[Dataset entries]
######
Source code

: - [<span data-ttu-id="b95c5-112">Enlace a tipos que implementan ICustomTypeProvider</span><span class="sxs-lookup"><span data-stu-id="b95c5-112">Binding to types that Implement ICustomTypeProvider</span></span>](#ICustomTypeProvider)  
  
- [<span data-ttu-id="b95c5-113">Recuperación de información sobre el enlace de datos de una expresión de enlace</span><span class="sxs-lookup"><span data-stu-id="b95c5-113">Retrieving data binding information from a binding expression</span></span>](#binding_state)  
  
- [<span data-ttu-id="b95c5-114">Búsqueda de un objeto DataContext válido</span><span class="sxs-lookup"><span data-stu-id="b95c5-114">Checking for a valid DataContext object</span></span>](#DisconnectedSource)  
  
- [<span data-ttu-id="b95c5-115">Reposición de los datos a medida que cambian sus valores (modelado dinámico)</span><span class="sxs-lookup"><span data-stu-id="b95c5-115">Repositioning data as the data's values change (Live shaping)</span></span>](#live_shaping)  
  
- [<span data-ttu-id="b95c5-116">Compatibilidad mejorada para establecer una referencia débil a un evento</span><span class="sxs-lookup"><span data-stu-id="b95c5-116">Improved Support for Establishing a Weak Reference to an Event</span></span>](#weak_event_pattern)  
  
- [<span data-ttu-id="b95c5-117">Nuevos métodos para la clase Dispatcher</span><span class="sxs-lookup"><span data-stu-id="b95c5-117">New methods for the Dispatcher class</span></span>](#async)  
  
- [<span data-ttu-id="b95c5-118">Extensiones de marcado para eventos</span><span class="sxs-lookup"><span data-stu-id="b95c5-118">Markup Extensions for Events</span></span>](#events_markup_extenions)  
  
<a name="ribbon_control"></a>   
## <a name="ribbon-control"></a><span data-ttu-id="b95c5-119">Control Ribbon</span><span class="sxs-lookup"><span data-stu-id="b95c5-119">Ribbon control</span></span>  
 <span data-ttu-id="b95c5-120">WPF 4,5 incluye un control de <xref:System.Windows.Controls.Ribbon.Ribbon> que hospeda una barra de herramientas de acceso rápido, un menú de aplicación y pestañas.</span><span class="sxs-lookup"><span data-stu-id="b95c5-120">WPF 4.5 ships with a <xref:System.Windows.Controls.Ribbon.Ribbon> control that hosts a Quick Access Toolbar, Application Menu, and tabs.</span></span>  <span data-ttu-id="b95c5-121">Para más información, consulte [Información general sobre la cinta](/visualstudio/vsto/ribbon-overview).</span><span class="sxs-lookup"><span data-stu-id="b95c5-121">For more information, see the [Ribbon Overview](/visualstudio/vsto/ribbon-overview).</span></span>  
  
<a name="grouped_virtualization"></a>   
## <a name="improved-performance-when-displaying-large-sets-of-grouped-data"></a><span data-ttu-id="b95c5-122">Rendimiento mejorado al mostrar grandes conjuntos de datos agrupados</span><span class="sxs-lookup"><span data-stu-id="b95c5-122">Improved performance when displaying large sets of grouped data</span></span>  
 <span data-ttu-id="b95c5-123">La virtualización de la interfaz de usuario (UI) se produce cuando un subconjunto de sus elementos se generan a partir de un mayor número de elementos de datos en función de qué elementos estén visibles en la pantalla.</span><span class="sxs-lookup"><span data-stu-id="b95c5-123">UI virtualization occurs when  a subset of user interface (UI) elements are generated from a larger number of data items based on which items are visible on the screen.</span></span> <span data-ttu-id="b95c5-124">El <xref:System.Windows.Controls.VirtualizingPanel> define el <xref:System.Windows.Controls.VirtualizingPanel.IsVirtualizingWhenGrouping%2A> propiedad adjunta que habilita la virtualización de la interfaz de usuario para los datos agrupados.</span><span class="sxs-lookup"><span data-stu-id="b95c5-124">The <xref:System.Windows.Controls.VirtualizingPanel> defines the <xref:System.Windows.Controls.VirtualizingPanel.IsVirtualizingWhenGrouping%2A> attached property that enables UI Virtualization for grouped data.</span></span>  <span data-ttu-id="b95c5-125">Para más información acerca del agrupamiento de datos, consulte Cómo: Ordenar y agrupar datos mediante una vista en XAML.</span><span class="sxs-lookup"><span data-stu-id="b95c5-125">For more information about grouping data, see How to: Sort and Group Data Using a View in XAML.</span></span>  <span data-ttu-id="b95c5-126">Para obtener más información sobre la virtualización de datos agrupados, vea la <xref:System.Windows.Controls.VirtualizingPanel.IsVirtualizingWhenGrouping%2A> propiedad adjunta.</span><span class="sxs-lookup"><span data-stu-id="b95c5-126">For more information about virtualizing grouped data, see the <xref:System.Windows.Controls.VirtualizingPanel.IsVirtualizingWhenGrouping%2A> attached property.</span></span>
######
_ABOUT THIS EXERCISE_
Copy out the lines of the source text above, starting with the line that contains "the Dispatcher class</span></span>](#async)" and going on through the line that contains "Extensions for Events</span></span>](#events_markup_extenions)", with both of those lines included.

_ANSWER_
- [<span data-ttu-id="b95c5-117">Nuevos métodos para la clase Dispatcher</span><span class="sxs-lookup"><span data-stu-id="b95c5-117">New methods for the Dispatcher class</span></span>](#async)  
  
- [<span data-ttu-id="b95c5-118">Extensiones de marcado para eventos</span><span class="sxs-lookup"><span data-stu-id="b95c5-118">Markup Extensions for Events</span></span>](#events_markup_extenions)  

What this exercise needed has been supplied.